After occurrence circles are attributed to HUCs, the results can be recorded in the species' range map table in terms of whether the two data sets agreed and whether they validate the GAP range data for any HUCs. For each evaluation, a column is added for 1) how many records could be attributed to each huc and 2) whether there is agreement at that huc (1 for yes, 0 for no, 'None' for no data for that huc) and 3) whether the GAP range has been validated by the evaluation.

# Summary of Results

### How many records were available in the occurrence database?

### How many of the records were attributable to a HUC?

In [None]:
hucable = curs_rng.execute("SELECT SUM(eval_gbif1_cnt) FROM new_range WHERE eval_gbif1_cnt >=0").fetchall()[0]
print(str(hucable[0]) + " records were attributable to a HUC.")

### How many hucs had records attributed to them?

In [None]:
containers = curs_rng.execute("SELECT COUNT(eval_gbif1_cnt) FROM new_range WHERE {0}_cnt >=0".format(eval_id)).fetchall()[0]
print(str(containers[0]) + " HUCs 'contained' records.")

### How many records were not used because of the minimum count?

In [None]:
conn_rng = sqlite3.connect(outDir + gap_id + '_range.sqlite')
curs_rng = conn_rng.cursor()
ones = curs_rng.execute("SELECT SUM(eval_gbif1_cnt) FROM new_range WHERE eval_gbif1_cnt = 1").fetchall()[0]
print(str(ones[0]) + " HUCs had occurrences but were not validated because they didn't meet the minimum.")

### How many HUCs were validated?

In [None]:
validated = curs_rng.execute("SELECT COUNT(eval_gbif1) FROM new_range WHERE {0} = 1".format(eval_id)).fetchall()[0]
print(str(validated[0]) + " HUCs were validated.")

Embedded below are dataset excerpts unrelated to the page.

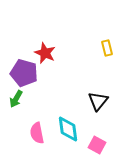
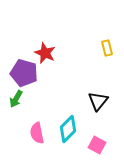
cyan diamond: rotated 52 degrees clockwise
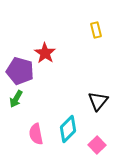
yellow rectangle: moved 11 px left, 18 px up
red star: rotated 10 degrees clockwise
purple pentagon: moved 4 px left, 2 px up
pink semicircle: moved 1 px left, 1 px down
pink square: rotated 18 degrees clockwise
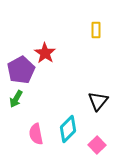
yellow rectangle: rotated 14 degrees clockwise
purple pentagon: moved 1 px right, 1 px up; rotated 28 degrees clockwise
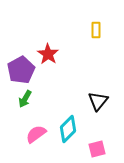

### How many HUCs did GAP appear to omit?

In [None]:
missed = curs_rng.execute("SELECT COUNT(eval_gbif1) FROM new_range WHERE {0} = 0".format(eval_id)).fetchall()[0]
print(str(missed[0]) + " HUCs were missed.")

### What was the maximum number of occurrences attributable to a single HUC?

In [None]:
maxi = curs_rng.execute("SELECT MAX(eval_gbif1_cnt) FROM new_range").fetchall()[0]
print("The maximum number of records attributed to a HUC was " + str(maxi[0]))

# Next Steps
This is just a starting point that needs scrutiny.  It is currently hard-coded for a single species, so deploying it would require redesigning to accomodate large numbers of species, multiple users, many more occurrence records, optimal methods for evaluation and range delineation among other things.